◆ SELECTED TEXT ◆
/---

Handling Criticism and Learning from Failure

00:46:39
Speaker
I mean, if you're working on a children's book, you're working on much more complex illustrations. But even in a children's book, it's not 100 pages. You'll do maybe 30, 35 illustrations. Still a lot of work, but not 100.
00:46:53
Speaker
know...
00:46:57
Speaker
And most of the coaching I was getting in school wasn't even for the scale of children's books. It was for the scale of editorial illustration or advertising, you know, doing a piece for the New Yorker. So people were coaching me on tight deadlines.
00:47:11
Speaker
If you're doing illustration for the New Yorker or something, they'll give you your assignment on Friday and expect it Monday morning completed. That's if you're lucky. They might give it to you Thursday night and expect it Friday morning.
00:47:30
Speaker
I had a professional illustrator who does a lot of high profile work who just told her whole class, don't expect to sleep if you're going to be a professional illustrator. You're going to have to stay up all night.
00:47:46
Speaker
I didn't appreciate that advice. I think that was bad advice. I think that's a terrible thing to tell people who are impressionable and relying on you for guidance that they should just beat themselves down and run themselves ragged and not take care of their bodies long-term. Bad advice, don't like it. But yeah, most of the coaching I received was like,
00:48:12
Speaker
you're gonna do one illustration or you're gonna do five illustrations. I don't think anyone ever sat me down and said, there might be a time when someone will ask you to do 101 paintings. Here's how you're gonna plan it out. But fortunately, I really like planning and I really like lists. So I was just lucky enough that I enjoy sticking to schedules and checking things off.

\---

◆ DATA SHOWN ◆
/---

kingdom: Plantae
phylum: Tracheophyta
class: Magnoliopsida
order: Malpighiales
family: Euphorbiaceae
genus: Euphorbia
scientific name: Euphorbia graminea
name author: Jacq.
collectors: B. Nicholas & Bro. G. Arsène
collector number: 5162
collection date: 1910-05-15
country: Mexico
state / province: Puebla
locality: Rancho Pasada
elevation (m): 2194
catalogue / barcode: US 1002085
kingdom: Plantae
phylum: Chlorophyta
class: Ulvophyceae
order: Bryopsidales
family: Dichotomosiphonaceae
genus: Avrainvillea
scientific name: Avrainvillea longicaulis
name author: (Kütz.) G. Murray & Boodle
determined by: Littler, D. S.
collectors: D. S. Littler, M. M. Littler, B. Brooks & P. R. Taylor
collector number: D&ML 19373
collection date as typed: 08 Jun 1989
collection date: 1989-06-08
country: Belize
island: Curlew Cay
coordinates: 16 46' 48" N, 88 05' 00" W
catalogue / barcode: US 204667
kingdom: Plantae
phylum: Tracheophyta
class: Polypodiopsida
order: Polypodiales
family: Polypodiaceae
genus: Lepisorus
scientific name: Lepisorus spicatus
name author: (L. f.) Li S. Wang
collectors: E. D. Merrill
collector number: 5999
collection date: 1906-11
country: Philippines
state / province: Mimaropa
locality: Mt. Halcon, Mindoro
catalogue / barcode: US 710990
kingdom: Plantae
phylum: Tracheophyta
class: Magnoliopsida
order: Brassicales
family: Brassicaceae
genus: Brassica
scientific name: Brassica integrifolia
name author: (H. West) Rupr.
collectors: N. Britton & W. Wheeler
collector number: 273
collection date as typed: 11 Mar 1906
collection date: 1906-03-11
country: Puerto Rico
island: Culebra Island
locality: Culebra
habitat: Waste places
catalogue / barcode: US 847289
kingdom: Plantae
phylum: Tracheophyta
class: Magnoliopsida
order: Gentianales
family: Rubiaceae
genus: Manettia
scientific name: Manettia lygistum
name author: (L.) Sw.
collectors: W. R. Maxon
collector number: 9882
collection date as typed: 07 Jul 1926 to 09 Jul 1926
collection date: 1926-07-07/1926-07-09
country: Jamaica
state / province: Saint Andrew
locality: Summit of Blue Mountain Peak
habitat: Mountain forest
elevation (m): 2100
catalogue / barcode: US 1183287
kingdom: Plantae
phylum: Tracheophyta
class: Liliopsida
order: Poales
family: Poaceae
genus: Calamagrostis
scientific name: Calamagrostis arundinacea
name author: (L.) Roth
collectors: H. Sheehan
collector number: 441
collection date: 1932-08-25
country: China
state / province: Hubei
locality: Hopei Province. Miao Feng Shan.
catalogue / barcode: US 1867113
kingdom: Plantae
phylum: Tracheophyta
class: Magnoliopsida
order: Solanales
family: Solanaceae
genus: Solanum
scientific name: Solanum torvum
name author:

\---

◆ WHAT THE TASK ASKS ◆
Extract the passage of the illustration transcript starting with "Handling Criticism and" and going on through "it Friday morning.", copying it word for word. The material that comes after the illustration transcript stands apart from it.

◆ ANSWER IN FULL ◆
Handling Criticism and Learning from Failure

00:46:39
Speaker
I mean, if you're working on a children's book, you're working on much more complex illustrations. But even in a children's book, it's not 100 pages. You'll do maybe 30, 35 illustrations. Still a lot of work, but not 100.
00:46:53
Speaker
know...
00:46:57
Speaker
And most of the coaching I was getting in school wasn't even for the scale of children's books. It was for the scale of editorial illustration or advertising, you know, doing a piece for the New Yorker. So people were coaching me on tight deadlines.
00:47:11
Speaker
If you're doing illustration for the New Yorker or something, they'll give you your assignment on Friday and expect it Monday morning completed. That's if you're lucky. They might give it to you Thursday night and expect it Friday morning.